Essen. Können Autofahrer auch in Nordrhein-Westfalen künftig schon nach Alkoholfahrten mit 1,1 Promille zum „Idiotentest“ gebeten werden? Diese Grenze gilt zumindest schon in Baden-Württemberg. In NRW müssen Ersttäter bislang erst ab 1,6 Promille zum Test.
Bund und Länder streiten über ein strengeres Vorgehen der Verkehrsbehörden gegen Autofahrer, die mit Alkohol am Steuer auffallen. Nach WAZ-Informationen hat sich eine Bund/Länder-Arbeitsgruppe mit dem Vorschlag befasst, schon nach einer Alkoholfahrt mit 1,1 Promille die Rückgabe des entzogenen Führerscheins an das erfolgreiche Bestehen einer Medizinisch-psychologischen Untersuchung (MPU) zu binden. Bisher gilt für Ersttäter die Untergrenze 1,6 Promille.
Hintergrund sind Verwaltungsgerichts-Urteile in Baden-Württemberg und Mecklenburg-Vorpommern. Diese zwingen die örtlichen Führerscheinstellen, bei 1,1 Promille „Idiotentests“ zur Pflicht zu machen. Die Stuttgarter Regierung hat Behörden angewiesen, dem Urteil zu folgen. Verkehrsminister Winfried Hermann (Grüne) rechnet mit mehr MPU-Tests. Damit gilt im Bundesgebiet zweierlei Recht. In NRW muss die Prüfung bei Ersttätern erst nach einer Trunkenheitsfahrt mit 1,6 Promille absolviert werden.
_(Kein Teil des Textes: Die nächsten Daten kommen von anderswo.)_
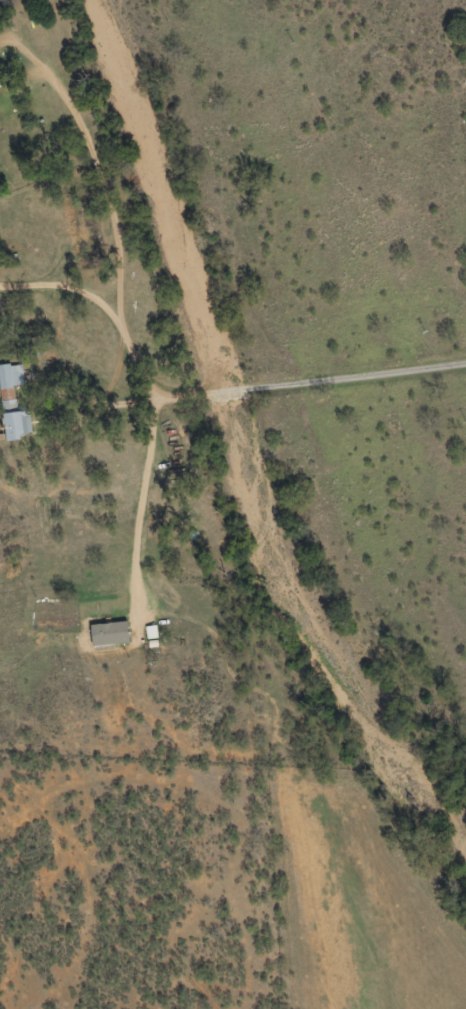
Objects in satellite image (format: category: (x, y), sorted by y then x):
building: (1, 85)
building: (14, 405)
road: (144, 412)
road: (212, 414)

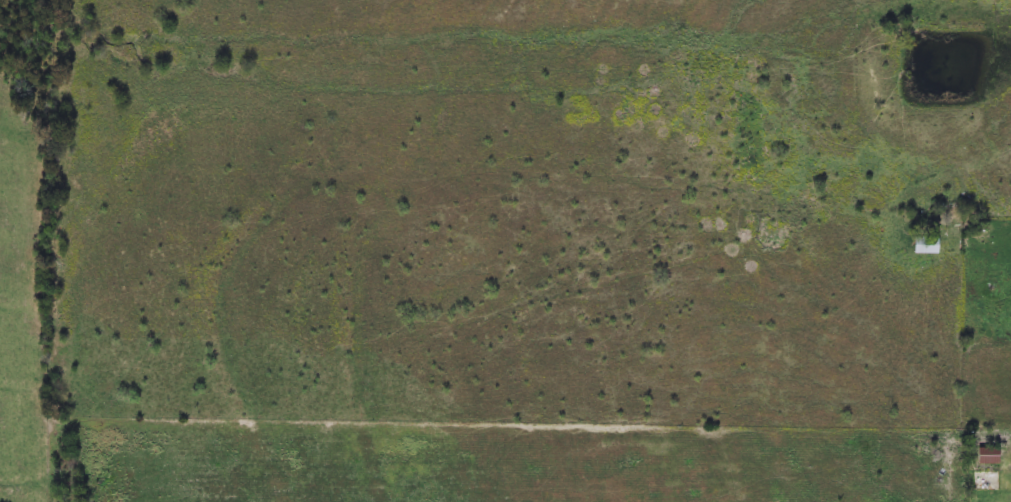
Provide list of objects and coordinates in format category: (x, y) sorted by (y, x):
building: (925, 246)
building: (988, 457)

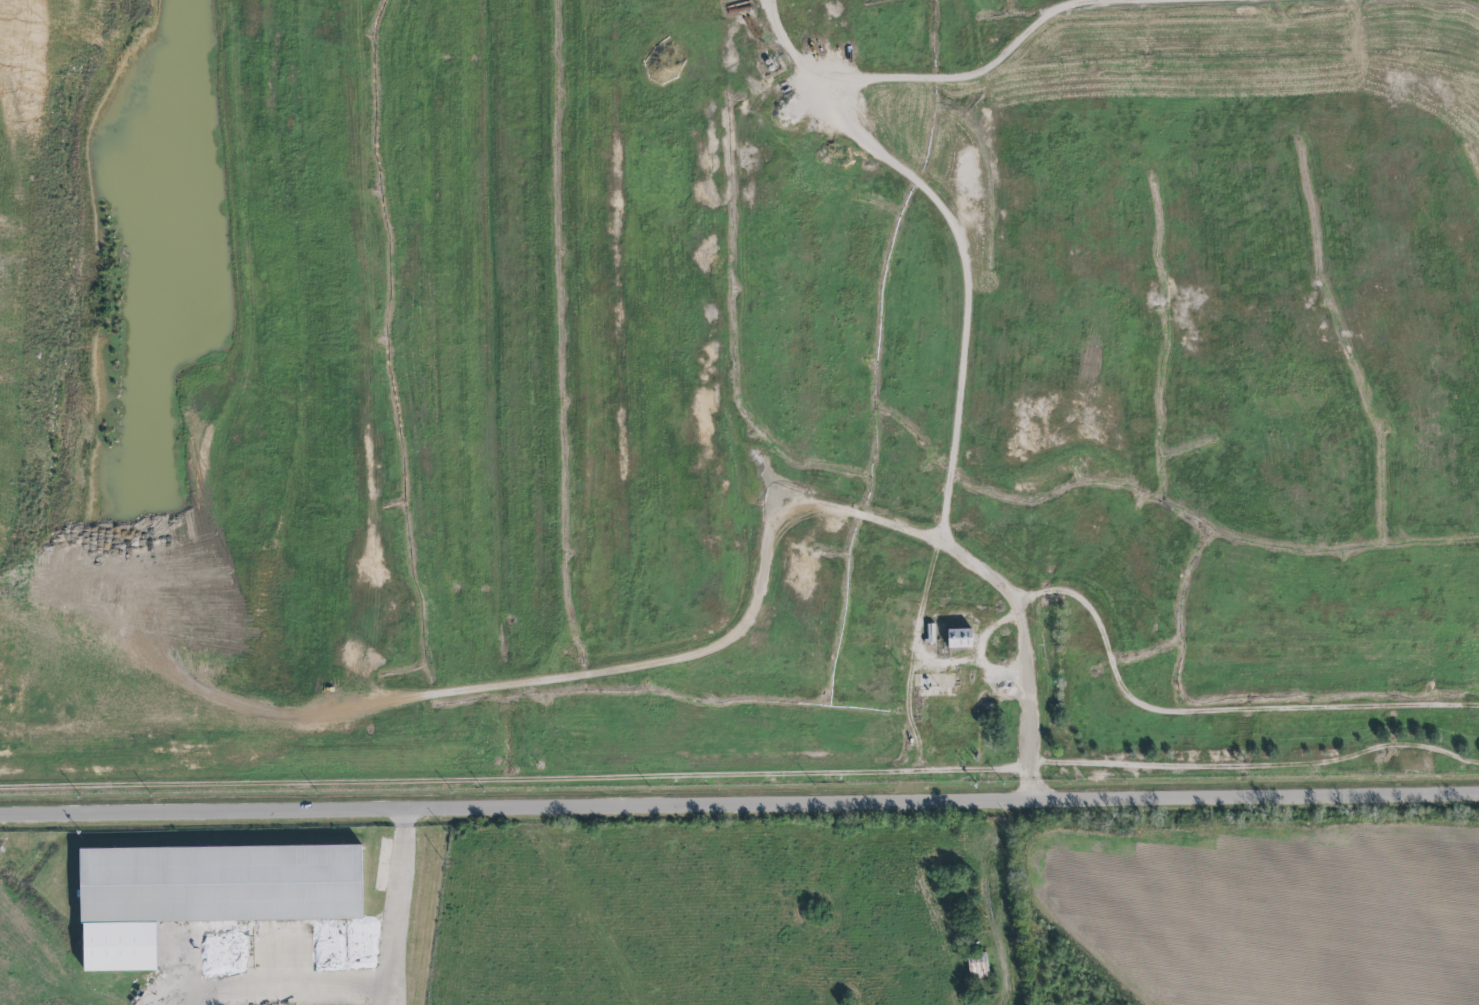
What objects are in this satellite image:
road: (772, 5)
road: (1059, 14)
road: (967, 230)
road: (42, 266)
building: (930, 633)
building: (961, 638)
road: (1120, 639)
road: (685, 665)
road: (1308, 703)
road: (739, 803)
building: (217, 884)
road: (401, 906)
building: (977, 966)
road: (277, 990)
road: (181, 1002)

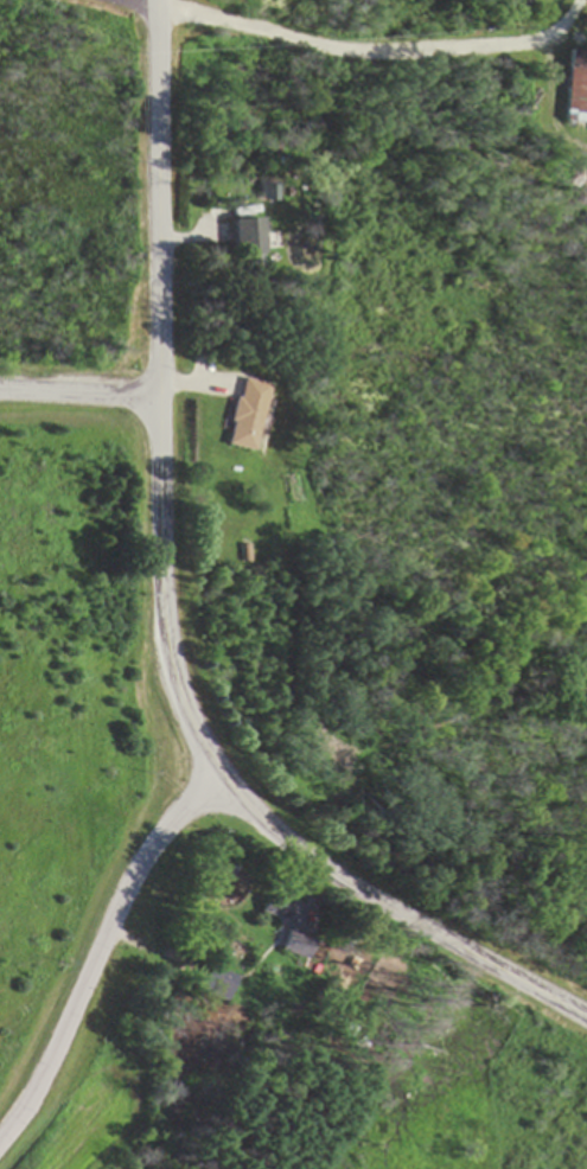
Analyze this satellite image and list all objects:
road: (139, 4)
road: (568, 21)
road: (350, 53)
building: (576, 88)
road: (548, 103)
building: (268, 194)
building: (245, 246)
road: (80, 395)
building: (245, 416)
road: (165, 614)
road: (205, 818)
road: (154, 896)
building: (278, 907)
building: (299, 945)
building: (217, 987)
Fachkreise debattieren heftig
Offenbar neigen auch Bayern und Berlin zu schärferen Vorschriften. In der Arbeitsgruppe sind bisher nach Auskunft des Bundesverkehrsministeriums „keine gesetzgeberischen Änderungen“ abgesprochen worden. Das Vorgehen in Stuttgart, das auf zwei Urteilen aus 2012 und dem Februar 2014 (AZ 10 S 452/10 und 10 S 1748/13) fußt, hat aber in Fachkreisen heftige Debatten ausgelöst.
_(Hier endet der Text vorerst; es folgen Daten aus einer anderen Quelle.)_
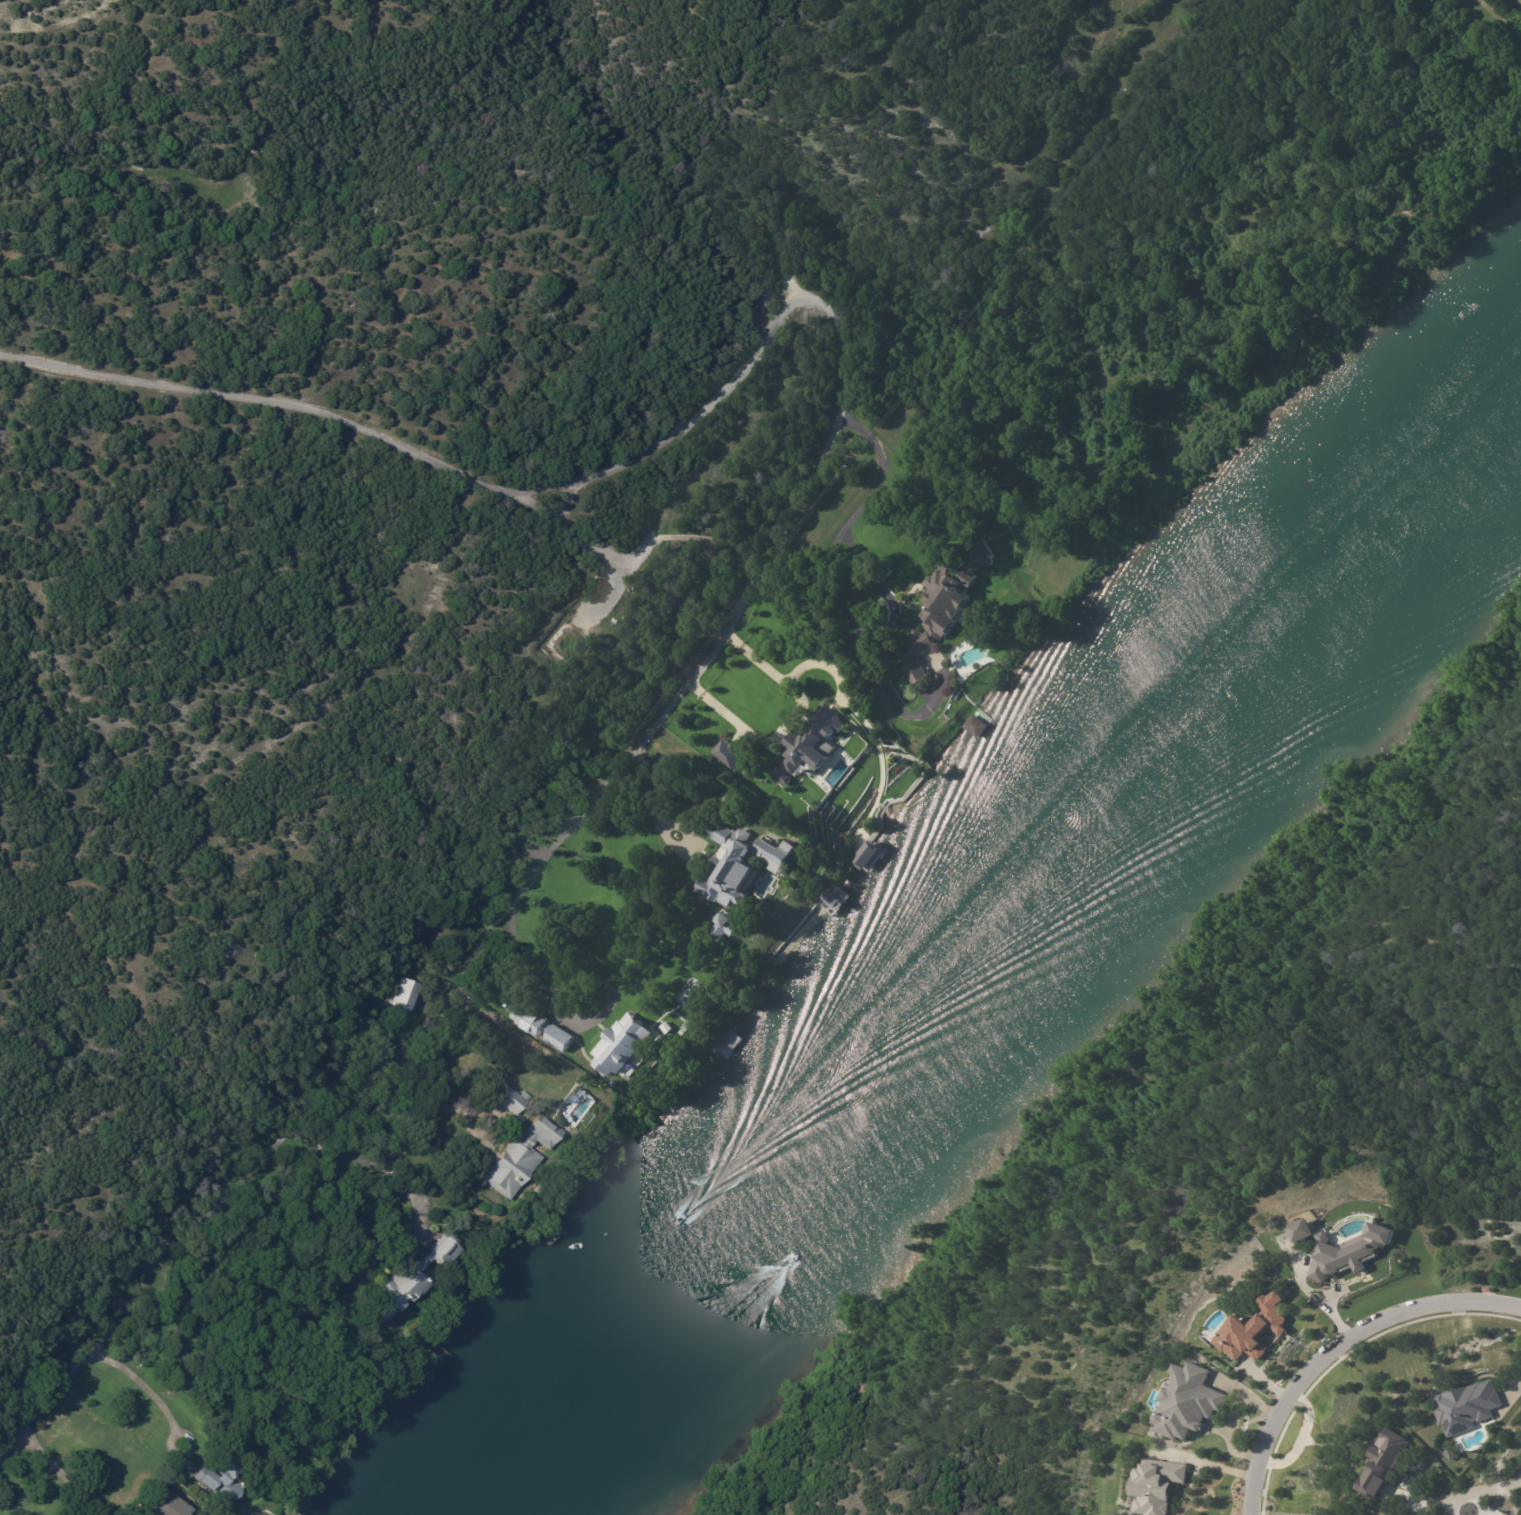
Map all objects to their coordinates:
road: (1520, 0)
road: (789, 305)
building: (987, 475)
road: (569, 501)
road: (826, 549)
road: (635, 551)
road: (878, 588)
building: (944, 605)
building: (563, 643)
road: (783, 720)
building: (973, 725)
building: (807, 745)
building: (728, 755)
road: (641, 794)
building: (865, 854)
building: (714, 862)
building: (738, 863)
building: (724, 926)
river: (983, 936)
building: (412, 992)
building: (544, 1027)
building: (669, 1028)
building: (625, 1044)
building: (349, 1055)
building: (513, 1098)
road: (322, 1103)
building: (519, 1120)
building: (522, 1158)
road: (321, 1164)
building: (1300, 1228)
building: (1348, 1252)
building: (417, 1278)
building: (1487, 1289)
road: (129, 1298)
building: (1252, 1330)
road: (1334, 1346)
building: (381, 1356)
road: (142, 1387)
building: (1186, 1401)
road: (1509, 1401)
building: (1465, 1405)
building: (1450, 1454)
building: (1382, 1462)
road: (1208, 1463)
road: (61, 1475)
building: (225, 1479)
building: (1155, 1485)
road: (1493, 1492)
building: (172, 1506)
Michael Mertens, Vize-Chef der Gewerkschaft der Polizei (GdP) in NRW: „Schon bei 1,1 Promille grundsätzliche Alkoholprobleme zu unterstellen, die einen solchen schwerwiegenden Eingriff rechtfertigen, halte ich für gewagt“. Besser sei es, die geltende Ordnungswidrigkeits-Grenze von 0,5 auf 0,3 Promille zu senken. „Gute Erfahrung gibt es bei Fahranfängern“, sagt er.
Droht eine Verdreifachung der Tests?
Wie die GdP fordert der ADAC vor allem ein bundeseinheitliches Vorgehen. Eine neue MPU-Regelung müsse zudem von Experten „sorgfältig geprüft“ werden, sagt ADAC-Verkehrsjurist Markus Schäpe. Er rechnet mit einer „Verdoppelung oder Verdreifachung“ der MPU-Testfälle, sollte die Schwelle gesenkt werden. Die Dekra, die die Tests anbietet, glaubt, dass bei schädlichem Alkoholkonsum eine MPU bei 1,1 Promille Sinn macht.
Die Psychotests mit ihren ins Persönliche reichenden Fragen werden rund 100 000 Mal im Jahr angeordnet, in 50 000 Fällen nach Alkohol am Steuer. Die Durchfallquote liegt bei 40 Prozent.